No lyrics worthy of the name
Are sung to-day by living men?
Perhaps! Yet naught is there of shame
That we have not old Herrick's pen,
For as I wander 'neath these skies
As fairly blue as skies can be
And gaze into two special eyes,
All life a lyric is to me.

In a previous chapter I have confessed to some disappointment in the quality of the humor of the negro as I have encountered it in Southern climes; but there have been, nevertheless, delightful rifts in that cloud. I recall an aged son of Ethiopia who called for me one wintry morning at four o'clock to drive me from my hotel at Greenville, South Carolina, to the railway station. He was a ragged old fellow, and with his snowy, wool-covered head composed a study in black and white worthy of the brush of any of our best limners of character. He was as communicative as he was ragged, and confided to me at the very beginning of our acquaintance that he had moved away from Charleston to become a resident of Greenville because down in Charleston he couldn't eat "pohk" (which I took to be pork) without having to take to his bed; while in the more salubrious climate of Greenville he could "swaller a whole ham at a settin', an' nebber hyear a woid from dat old ham forebber after." His name, he told me, was "mos' gin'rally George"; but he "warn't biggetty" about what people called him, since he was willin' to come "ef dey on'y jes' whistled."

The early morning hours were cold and dreary, and I found my fur-lined horse blanket, as I have come to call my faithful winter overcoat, none too warm. Noting George's rather inadequate provision against the chill winds, I advised him to wrap his dilapidated old lap-robe about his shoulders.

"Ah'm all right, Boss," he replied. "Don't yo' worry erbout me. Dis yere old obercoat o' mine ain't much to look at; but hit's on de job jes' de same." He gave a most amusing chuckle. "Yo'd ought to hyear mah fambly takin' on erbout dis yere old obercoat!" he said. "Dey's kind o' proudy folks, an' dey don't like it. Dey says hit don't look neat; but Ah tell 'um Ah'm a gwine t' wear hit jes' de same, neat er no neat de undahtakah, he mek yo' look neat !"

From which I deduced that George was not only a humorist, but in a fair way to qualify as a philosopher as well.

Two days later I happened to be at Atlanta, Georgia,

over Lincoln's Birthday, and it pleased me beyond measure to find printed on the first page of one of the prominent daily newspapers of that beautiful city a three-column cut of Abraham Lincoln, with a suitable tribute in verse from one of America's leading syndicate poets. I had myself for reasons of taste, and in order to give no offense to my kindly hosts throughout the Southland, omitted from my discourse passing references to certain great figures of the Civil War; but on seeing this very notable recognition by his old-time adversaries of the great virtues of our martyred President, I hesitated no longer in respect to these references, and from that time on reverted to the original form of my talk.
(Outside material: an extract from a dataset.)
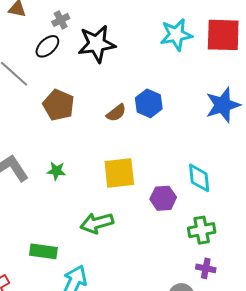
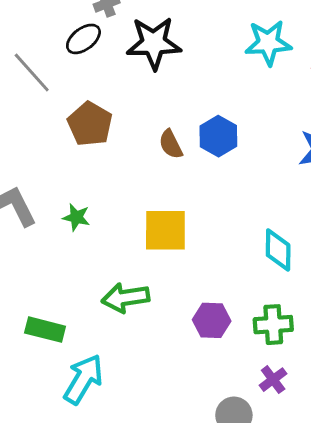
brown semicircle: (116, 113) -> (171, 144), turned 95
purple hexagon: (163, 198) -> (212, 320), moved
purple cross: (206, 268) -> (273, 380), turned 36

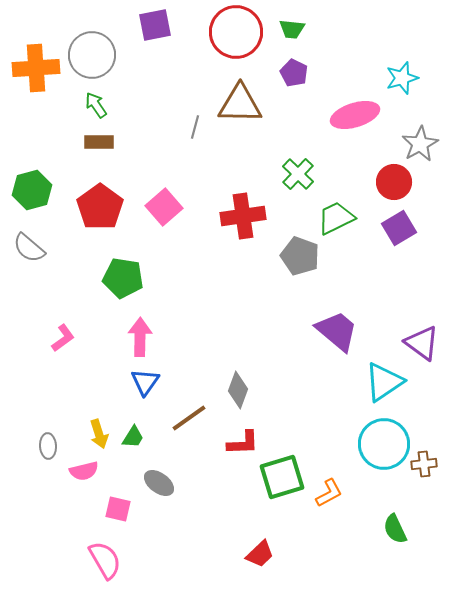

After eating my breakfast on this morning of the eleventh I dallied for awhile in the office of the massive Georgian Terrace Hotel, smoking my cigar, and glancing over the news in the paper. As I was about to toss the paper aside a fine old type of your Southern gentleman seated himself on the divan alongside of me, and in the usual courteous fashion of the country gave me a morning salutation. I responded in kind, and then tapping my paper observed:

"That is a fine picture of Lincoln."

"Yes, suh, a verruh fine picture, suh," he replied. "I never had the honah of seein' Mistuh Lincoln, suh; but from all I hyear, suh, he must have resembled that picture pretty close, suh."

"It is a delight to me to find it in one of your Southern newspapers," said I, "especially in one so influential in the South as this."